Le Tambolaka est disponible en deux conditionnements, soit en rouleaux au diamètre nettement plus important qu’un rope et qu’il faut découper soi-même, soit coupé et émietté et livré en sachets. Il est composé de burley et de tabac à cigare.

Comme il sait que j’aime les sensations fortes, Dirk Claessen m’en a fait parvenir un échantillon. Il s’agit du ready rubbed. Avec ses airs de compost et ses teintes davantage grisâtres que brunes, plutôt que de séduire, le Tambolaka inquiète. Et ce n’est pas son nez qui est fait pour vous rassurer : l’odeur incontestable d’engrais chimique et de champignons n’est pas exactement invitante. Mon échantillon âgé de trois ans est assez sec, ce qui fait que l’allumage et la combustion s’avéreront faciles.

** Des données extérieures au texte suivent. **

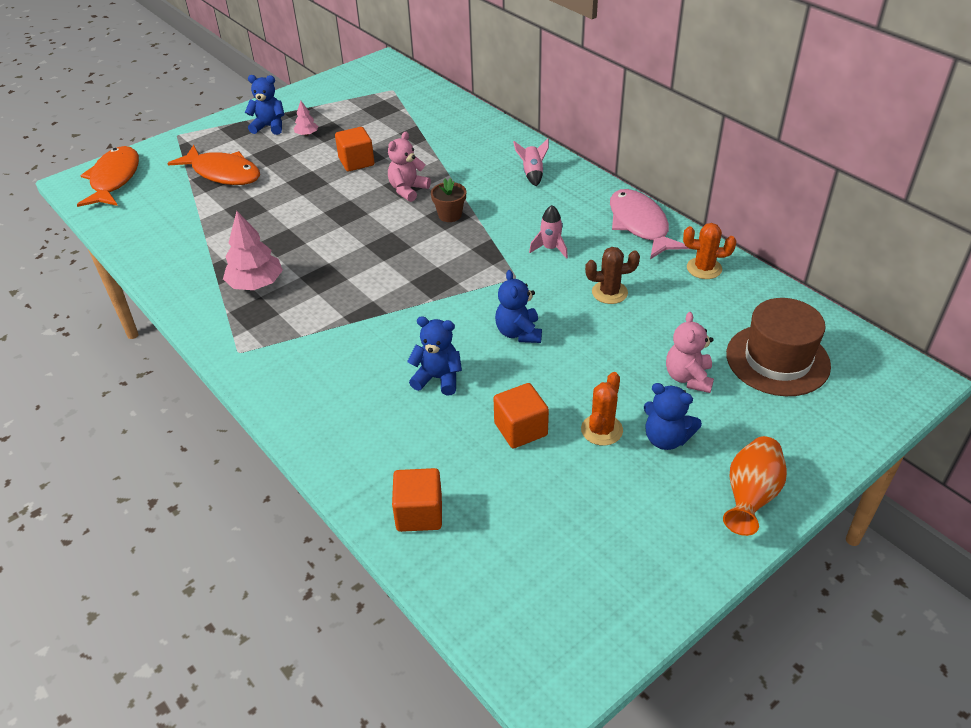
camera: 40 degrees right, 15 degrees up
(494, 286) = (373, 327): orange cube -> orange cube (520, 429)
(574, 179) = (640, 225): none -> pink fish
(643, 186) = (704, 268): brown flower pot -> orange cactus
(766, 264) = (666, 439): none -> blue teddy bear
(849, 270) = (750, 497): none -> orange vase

Comme j’ai lu à plusieurs reprises que c’est le tabac le plus fort au monde, je me méfie. Or, les premières bouffées révèlent une fumée certes puissante, voire très puissante, mais qui n’atteint nullement la force renversante de certains ropes. D’accord, le Tambolaka peut provoquer le hoquet, mais contrairement aux ropes les plus forts, il ne cause ni sueurs, ni légèreté dans la tête.

A condition de le fumer posément, le Tambolaka produit une fumée assez veloutée, sans agressivité, mais il faut dire qu’elle est loin de l’opulente crémosité de celle qui se dégage des ropes. Et c’est pareil pour le goût : si les meilleurs ropes développent des saveurs remarquablement riches et volumineuses, le Tambolaka s’avère un peu court. Le goût rustique où l’on décèle des accents de kentucky et de cigares bon marché manque à mon sens de définition et d’intensité, ce qui le rend plutôt indescriptible. Ce goût, remarquez, n’est pas désagréable, mais il n’est ni flatteur, ni bien marqué, ce qui le rend assez barbant. Ajoutez à cela le caractère très peu évolutif du mélange et sa teneur en nicotine vraiment élevée et vous comprendrez qu’on se sent vite rassasié.

Le Tambolaka est une herbe exotique et bizarre qui s’adresse aux blasés qui ont déjà tout goûté. Maintenant que ma curiosité est assouvie, je peux à nouveau passer à des tabacs mieux composés, plus savoureux et moins fatigants. Dieu merci.